Problem details. Repeat the entries below exactly, missing none.
Information provided below:
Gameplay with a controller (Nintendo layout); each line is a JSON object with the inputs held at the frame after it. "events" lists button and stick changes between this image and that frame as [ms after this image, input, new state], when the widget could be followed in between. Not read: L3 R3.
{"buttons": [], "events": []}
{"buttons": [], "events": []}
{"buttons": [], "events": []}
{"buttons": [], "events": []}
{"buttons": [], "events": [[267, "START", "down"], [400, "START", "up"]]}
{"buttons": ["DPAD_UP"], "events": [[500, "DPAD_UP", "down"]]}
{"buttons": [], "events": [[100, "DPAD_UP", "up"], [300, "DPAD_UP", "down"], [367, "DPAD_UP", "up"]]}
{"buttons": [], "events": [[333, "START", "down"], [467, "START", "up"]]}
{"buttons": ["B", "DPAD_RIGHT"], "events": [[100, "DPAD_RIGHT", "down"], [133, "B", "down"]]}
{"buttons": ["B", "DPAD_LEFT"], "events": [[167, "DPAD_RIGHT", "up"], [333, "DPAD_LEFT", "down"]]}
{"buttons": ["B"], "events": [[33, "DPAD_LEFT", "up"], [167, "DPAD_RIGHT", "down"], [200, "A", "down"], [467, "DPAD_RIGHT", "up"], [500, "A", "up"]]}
End of Information provided.
Exercise response.
Gameplay with a controller (Nintendo layout); each line is a JSON object with the inputs held at the frame after it. "events" lists button and stick changes between this image and that frame as [ms after this image, input, new state], when the widget could be followed in between. Not read: L3 R3.
{"buttons": [], "events": []}
{"buttons": [], "events": []}
{"buttons": [], "events": []}
{"buttons": [], "events": []}
{"buttons": [], "events": [[267, "START", "down"], [400, "START", "up"]]}
{"buttons": ["DPAD_UP"], "events": [[500, "DPAD_UP", "down"]]}
{"buttons": [], "events": [[100, "DPAD_UP", "up"], [300, "DPAD_UP", "down"], [367, "DPAD_UP", "up"]]}
{"buttons": [], "events": [[333, "START", "down"], [467, "START", "up"]]}
{"buttons": ["B", "DPAD_RIGHT"], "events": [[100, "DPAD_RIGHT", "down"], [133, "B", "down"]]}
{"buttons": ["B", "DPAD_LEFT"], "events": [[167, "DPAD_RIGHT", "up"], [333, "DPAD_LEFT", "down"]]}
{"buttons": ["B"], "events": [[33, "DPAD_LEFT", "up"], [167, "DPAD_RIGHT", "down"], [200, "A", "down"], [467, "DPAD_RIGHT", "up"], [500, "A", "up"]]}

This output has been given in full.